By Ken MacLeod

BOSTON (CBS) — The memory of Martin Richard, the youngest victim in the 2013 Boston Marathon bombing, was very strong Saturday in the Boston Landing neighborhood of the city. That’s where hundred of runners made a five-mile trek, raised some money, and tried to stay warm.

It was the fourth annual MR8K, which draws its name and inspiration from Richard, an eight-year-old from Dorchester who was killed on Boylston Street during the bombing.

When the runners broke from the chilly starting line at Boston Landing, a former Bruins tough guy found himself thinking about Martin and the Richard family, who have stood for peace and kindness.

“The family has done so much to be involved in the community, and I think of them often,” said Adam McQuaid, who spent nine seasons with the B’s.

Runners at the start of the race. (WBZ-TV)

This 8K has become the primary fundraiser for the Martin Richard Foundation, which promotes sportsmanship, inclusion, and justice.

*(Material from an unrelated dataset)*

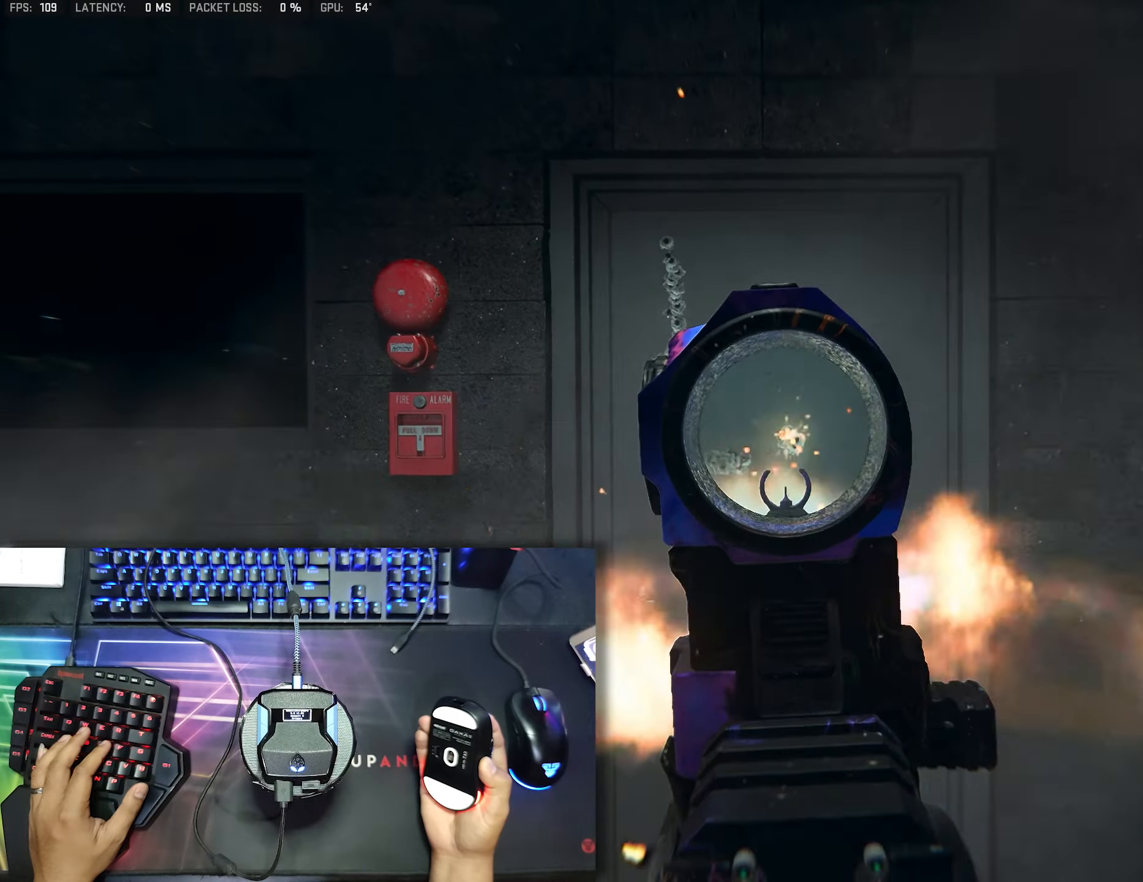
{"buttons": ["L2", "R2"], "left_stick": "center", "right_stick": "down", "events": []}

“It was awesome. I mean it was great to have people out on the course and cheering for you the whole time,” said runner Millie Paladino. “Just everyone coming together for this was great.”

Paul Veneto, who made headlines for pushing the same beverage cart from Boston to New York for the 20th anniversary of 9/11 to honoring fellow flight attendants killed on that infamous day, was there. He was quick to marvel at the legacy of the young boy.

“That little boy was eight years old, and he was inspiring people,” Veneto said.

WBZ-TV’s David Wade and Lisa Hughes were also among those who made the jaunt.

The registration fees from roughly 1,000 runners will help fund community groups that encourage young people to learn, grow, and lead, which is a mission that has become the Richard family’s life work.

“My heart went out to them and still does,” McQuaid said. “And to still support them on a day like today still does mean a lot.”

Saturday’s run was a five-mile loop that began and ended at Boston Landing in the shadow of the Bruins practice area and New Balance’s headquarters.

Both are sponsors of the Martin Richard Foundation.